2016년 5월 27일 금요일

Who is God to me?


Many people know God, and he is the One. However, everyone meets different God. In other words, God has come to us with various ways, even if a bible has been the one and God has been the one. This is because we all have a different character. If so, who is God to you? If someone asks me, I will answer that God is an architect. You know that architect not only builds a house but also tears down it. God has come to me with both figures.
   When I met God at first, I invited him to a house of my mind. I expected that he would upgrade my life, so I allowed him to get involved in a house of my mind. I thought that there are many blessing on his hand. However, he showed up with a hammer and a power saw. He began to cut my house. I was embarrassed by his offense. In detail, I wanted to be a mathematics teacher, because I hope to share the gospel with students and I was very good at math.
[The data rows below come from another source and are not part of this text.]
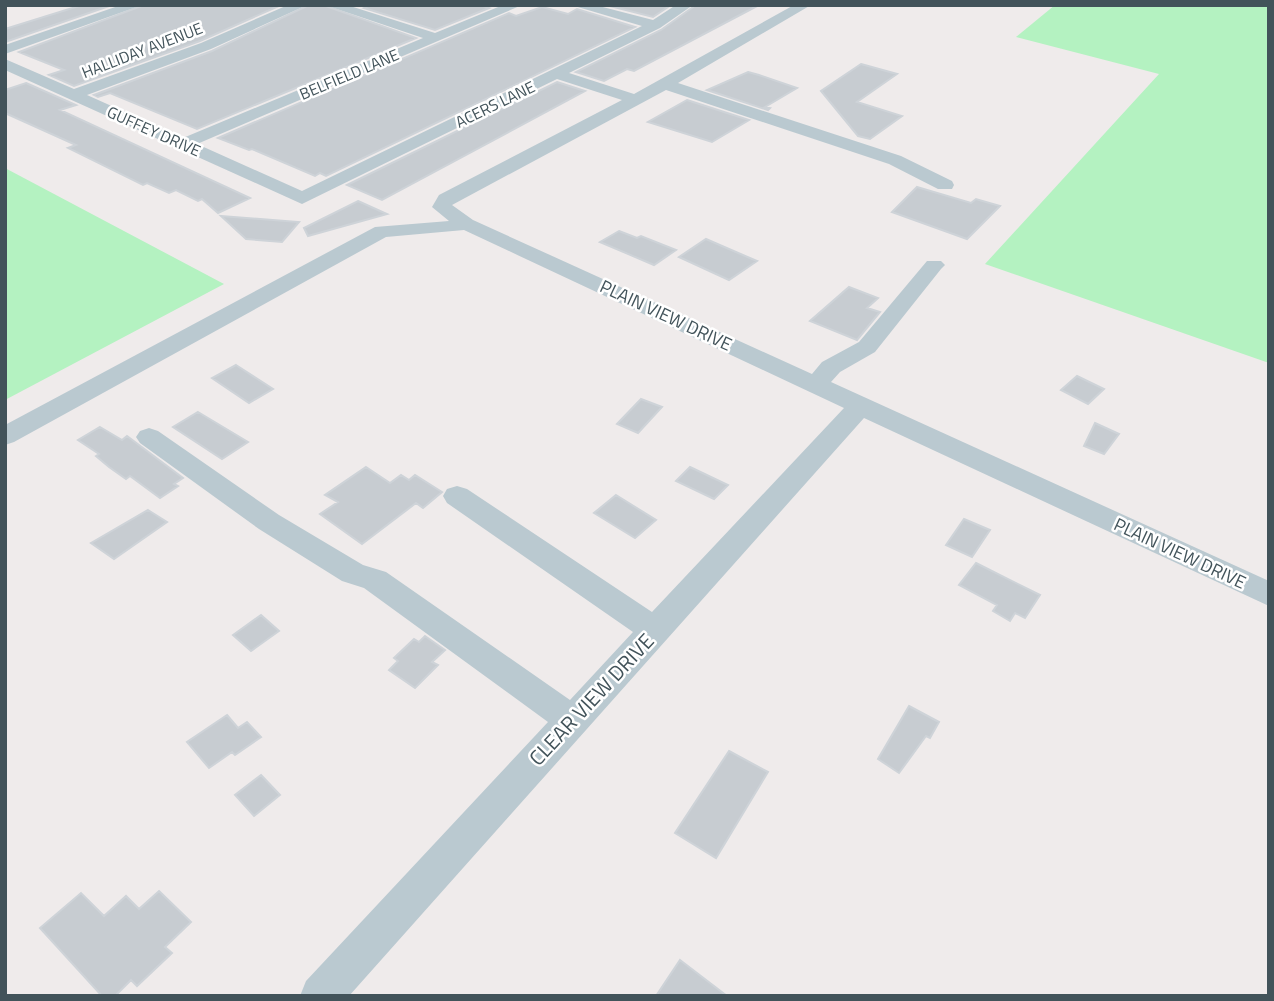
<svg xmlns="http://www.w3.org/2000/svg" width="1274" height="1001" font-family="'Titillium Web',sans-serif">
	<rect width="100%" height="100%" fill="#efebeb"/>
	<path fill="#b4f2c1" d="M1055,5H1269V363L985,264L1159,74L1016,37Z
		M5,168L224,284L5,400Z"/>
	<path fill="#c7ccd1" stroke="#ced3d8" stroke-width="2" d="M82,5H112L5,42V29Z
		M144,5H281L200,41L74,86L49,75L64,70L19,52Z
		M309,5H323L416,38L197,129L110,93L98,97L94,95L212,51Z
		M370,5H480L489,8L435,30L364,8Z
		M606,5H671L653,17Z
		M696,5H759L634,71L627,69L604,81L576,72L661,30Z
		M542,7L568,14L577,9L635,27L326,176L320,173L315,176L252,149L249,150L218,138L509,13L516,16Z
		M861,64L897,74L857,102L902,116L870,139L858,136L821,91Z
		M748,72L759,75L797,88L765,107L770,108L768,110L707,90Z
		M557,82L585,91L382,200L347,185Z
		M26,83L76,105L60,110L250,198L218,213L202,199L198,201L176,190L169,193L147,183L143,185L68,148L76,145L5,113V90Z
		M687,100L749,120L712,142L648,122Z
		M917,187L971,203L976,199L1000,206L967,239L892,212Z
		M358,201L387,214L308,236L304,228Z
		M221,216L299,222L282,242L246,239Z
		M619,231L637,238L641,236L676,250L654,265L600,242Z
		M706,239L729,249L757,261L729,280L679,257Z
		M849,287L878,298L867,308L880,312L857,340L810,321Z
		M236,365L273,389L249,403L212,378Z
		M1077,376L1104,389L1088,404L1061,390Z
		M641,399L662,407L638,433L617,424Z
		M198,412L248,442L222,459L173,427Z
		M1095,423L1119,434L1104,454L1084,446Z
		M100,427L122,440L127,436L183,478L174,484L178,486L160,498L130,476L126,479L109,467L96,456L99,454L78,440Z
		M366,467L390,483L401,475L409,480L415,475L442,492L423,508L416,503L362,544L320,514L338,502L325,495Z
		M690,467L728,485L714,499L676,481Z
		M616,495L656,520L635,538L594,513Z
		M148,510L167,522L114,559L91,543Z
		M964,519L990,530L972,557L946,545Z
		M976,563L1040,595L1025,618L1015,613L1010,621L993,611L997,605L959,585Z
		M261,615L279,631L251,651L233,635Z
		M425,636L445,650L432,662L438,665L415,688L389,670L398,661L394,658L414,639L419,642Z
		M909,706L939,722L930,738L926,736L899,773L878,759Z
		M227,715L238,728L247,722L261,737L235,755L232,752L209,768L187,742Z
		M729,751L768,772L716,858L675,833Z
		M261,775L280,795L254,816L235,795Z
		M159,891L191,922L165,947L172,953L137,986L131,980L115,996H102L40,928L81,893L104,916L126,896L139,909Z
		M680,960L727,996H656Z"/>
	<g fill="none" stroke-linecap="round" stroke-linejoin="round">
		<path fill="#bac9d0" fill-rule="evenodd" d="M121,5H142L5,54V45Z
			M288,5H307L211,49L87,95L183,138L423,38L325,5H347L435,33L503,5H522L197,144L302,191L642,26L571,5H595L653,20L676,5H693L660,28L569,73L634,94L794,5H811L678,83L901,156L952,181L954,185L952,189H938L889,164L666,90L452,205L473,220L812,374L822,362L859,342L927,261H941L945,265L941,269L875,352L840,372L831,382L1269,581V606L864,418L349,996H300L306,981L548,722L364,588L342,581L259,529L140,443L136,437L140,431L149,428L158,431L279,515L363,565L386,572L570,700L633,632L447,503L443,496L447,489L457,486L467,489L652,612L844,408L464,230L386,237L14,442L5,445V425L375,227L449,221L432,207L439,195L622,100L557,79L302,204L5,70V59L74,89L201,43Z"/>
	</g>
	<g text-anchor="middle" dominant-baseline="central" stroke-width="5" stroke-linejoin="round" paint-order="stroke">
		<g font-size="16" fill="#42535a" stroke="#fff">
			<text transform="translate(142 50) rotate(-21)">HALLIDAY AVENUE</text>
			<text transform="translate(349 74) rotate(-23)">BELFIELD LANE</text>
			<text transform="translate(495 104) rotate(-26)">ACERS LANE</text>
			<text transform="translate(154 131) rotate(24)">GUFFEY DRIVE</text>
		</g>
		<g font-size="18" fill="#42535a" stroke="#fff">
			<text transform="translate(666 315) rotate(25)">PLAIN VIEW DRIVE</text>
			<text transform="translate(1180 553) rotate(25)">PLAIN VIEW DRIVE</text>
		</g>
		<g font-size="21" fill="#42535a" stroke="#fff">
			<text transform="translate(591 699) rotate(-47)">CLEAR VIEW DRIVE</text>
		</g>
	</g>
	<rect width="1274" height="1001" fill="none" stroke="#42535a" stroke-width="14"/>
</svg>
To achieve the dream, I studied hard and prayed to God. However, he denied my demand. I ruined the math test at the first attempt. At the second, I did well on the test, but my parents opposed my opinion. Although my dream was what I planned for God, when the dream destroyed, I had to go through a hard time. Another reason that I felt God is an architect closed by a destroyer is that he made my family suffer. In the specific, my mother always prayed for our family at dawn, but my father’s business was in bad shape. I had to see a poor person who is with God and a rich person who don’t know God. I could not understand why God made the situation, and I was sure that he wanted to demolish my mind.
   Then one day, I felt God different when I was praying. I stopped looking the destroyed house and despairing mind, and I looked back. Amazingly, there was a palace in there. Only then could I know what God’s will was. God had to totally rebuild my mind house, not to remodel in order to rescue me. In other words, notwithstanding a God’s palace, it was not enough to serve God. It was enough to be a reason that I was left out. However, he wanted to me and he finally achieved his will. In detail, I realized what God want when I was suffering from a problem that was about my major for God. He didn’t want that I do something for him. He just wanted me. He hoped to make a palace to me, not a math teacher. He wanted that I depend on him and don’t do something myself. My family also realized a God’s way when we were in trouble. My father got a habit to pray via hardships.
For these reasons, I believe God is the best architect. He has expressed his love for me by making a house of my mind become a palace. Sometimes, he destroys me for this, but it is okay because it is one of a rescue course. At the end, God will complete the architecture in my mind.

댓글 1개:

  1. Thank you for sharing your story. You chose deep topics to write about on your blog.